-- WHAT YOU HAVE TO DO --
Once the records below have been read, copy them all out exactly.

-- GIVEN INFORMATION --
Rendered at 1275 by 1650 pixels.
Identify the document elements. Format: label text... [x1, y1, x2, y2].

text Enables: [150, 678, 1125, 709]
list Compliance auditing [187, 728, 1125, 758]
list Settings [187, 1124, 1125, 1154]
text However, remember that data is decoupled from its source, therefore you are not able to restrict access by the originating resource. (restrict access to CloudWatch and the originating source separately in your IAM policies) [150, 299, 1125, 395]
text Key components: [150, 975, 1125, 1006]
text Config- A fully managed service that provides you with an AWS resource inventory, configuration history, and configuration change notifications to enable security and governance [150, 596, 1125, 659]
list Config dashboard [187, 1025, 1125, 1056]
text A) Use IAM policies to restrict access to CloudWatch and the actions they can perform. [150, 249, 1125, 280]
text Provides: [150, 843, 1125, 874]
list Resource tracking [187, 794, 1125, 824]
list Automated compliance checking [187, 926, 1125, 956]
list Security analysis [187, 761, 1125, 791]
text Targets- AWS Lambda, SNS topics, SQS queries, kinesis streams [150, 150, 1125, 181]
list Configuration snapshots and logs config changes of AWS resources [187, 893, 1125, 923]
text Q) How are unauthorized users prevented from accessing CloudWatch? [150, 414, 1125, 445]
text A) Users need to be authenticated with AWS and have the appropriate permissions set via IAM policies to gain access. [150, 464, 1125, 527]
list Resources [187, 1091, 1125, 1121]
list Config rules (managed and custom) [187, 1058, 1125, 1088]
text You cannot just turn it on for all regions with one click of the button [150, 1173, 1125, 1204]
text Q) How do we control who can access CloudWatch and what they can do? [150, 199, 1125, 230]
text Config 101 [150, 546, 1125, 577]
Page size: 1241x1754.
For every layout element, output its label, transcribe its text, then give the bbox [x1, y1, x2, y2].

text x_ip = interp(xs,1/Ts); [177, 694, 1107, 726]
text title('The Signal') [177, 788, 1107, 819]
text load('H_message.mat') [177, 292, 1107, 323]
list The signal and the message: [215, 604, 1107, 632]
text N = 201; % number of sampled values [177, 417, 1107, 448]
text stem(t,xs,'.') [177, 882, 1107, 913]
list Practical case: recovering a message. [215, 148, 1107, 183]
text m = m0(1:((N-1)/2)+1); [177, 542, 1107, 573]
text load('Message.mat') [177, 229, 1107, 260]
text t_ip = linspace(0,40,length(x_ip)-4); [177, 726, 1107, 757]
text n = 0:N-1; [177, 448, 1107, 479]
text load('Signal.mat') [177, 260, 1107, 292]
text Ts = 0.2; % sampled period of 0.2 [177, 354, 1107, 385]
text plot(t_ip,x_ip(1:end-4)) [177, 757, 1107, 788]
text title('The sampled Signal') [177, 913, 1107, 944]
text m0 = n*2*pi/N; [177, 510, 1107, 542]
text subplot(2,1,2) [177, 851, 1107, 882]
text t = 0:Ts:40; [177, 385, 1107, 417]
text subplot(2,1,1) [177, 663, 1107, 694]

-- EXERCISE SOLUTION --
Rendered at 1275 by 1650 pixels.
Identify the document elements. Format: label text... [x1, y1, x2, y2].

text Enables: [150, 678, 1125, 709]
list Compliance auditing [187, 728, 1125, 758]
list Settings [187, 1124, 1125, 1154]
text However, remember that data is decoupled from its source, therefore you are not able to restrict access by the originating resource. (restrict access to CloudWatch and the originating source separately in your IAM policies) [150, 299, 1125, 395]
text Key components: [150, 975, 1125, 1006]
text Config- A fully managed service that provides you with an AWS resource inventory, configuration history, and configuration change notifications to enable security and governance [150, 596, 1125, 659]
list Config dashboard [187, 1025, 1125, 1056]
text A) Use IAM policies to restrict access to CloudWatch and the actions they can perform. [150, 249, 1125, 280]
text Provides: [150, 843, 1125, 874]
list Resource tracking [187, 794, 1125, 824]
list Automated compliance checking [187, 926, 1125, 956]
list Security analysis [187, 761, 1125, 791]
text Targets- AWS Lambda, SNS topics, SQS queries, kinesis streams [150, 150, 1125, 181]
list Configuration snapshots and logs config changes of AWS resources [187, 893, 1125, 923]
text Q) How are unauthorized users prevented from accessing CloudWatch? [150, 414, 1125, 445]
text A) Users need to be authenticated with AWS and have the appropriate permissions set via IAM policies to gain access. [150, 464, 1125, 527]
list Resources [187, 1091, 1125, 1121]
list Config rules (managed and custom) [187, 1058, 1125, 1088]
text You cannot just turn it on for all regions with one click of the button [150, 1173, 1125, 1204]
text Q) How do we control who can access CloudWatch and what they can do? [150, 199, 1125, 230]
text Config 101 [150, 546, 1125, 577]
Page size: 1241x1754.
For every layout element, output its label, transcribe its text, then give the bbox [x1, y1, x2, y2].

text x_ip = interp(xs,1/Ts); [177, 694, 1107, 726]
text title('The Signal') [177, 788, 1107, 819]
text load('H_message.mat') [177, 292, 1107, 323]
list The signal and the message: [215, 604, 1107, 632]
text N = 201; % number of sampled values [177, 417, 1107, 448]
text stem(t,xs,'.') [177, 882, 1107, 913]
list Practical case: recovering a message. [215, 148, 1107, 183]
text m = m0(1:((N-1)/2)+1); [177, 542, 1107, 573]
text load('Message.mat') [177, 229, 1107, 260]
text t_ip = linspace(0,40,length(x_ip)-4); [177, 726, 1107, 757]
text n = 0:N-1; [177, 448, 1107, 479]
text load('Signal.mat') [177, 260, 1107, 292]
text Ts = 0.2; % sampled period of 0.2 [177, 354, 1107, 385]
text plot(t_ip,x_ip(1:end-4)) [177, 757, 1107, 788]
text title('The sampled Signal') [177, 913, 1107, 944]
text m0 = n*2*pi/N; [177, 510, 1107, 542]
text subplot(2,1,2) [177, 851, 1107, 882]
text t = 0:Ts:40; [177, 385, 1107, 417]
text subplot(2,1,1) [177, 663, 1107, 694]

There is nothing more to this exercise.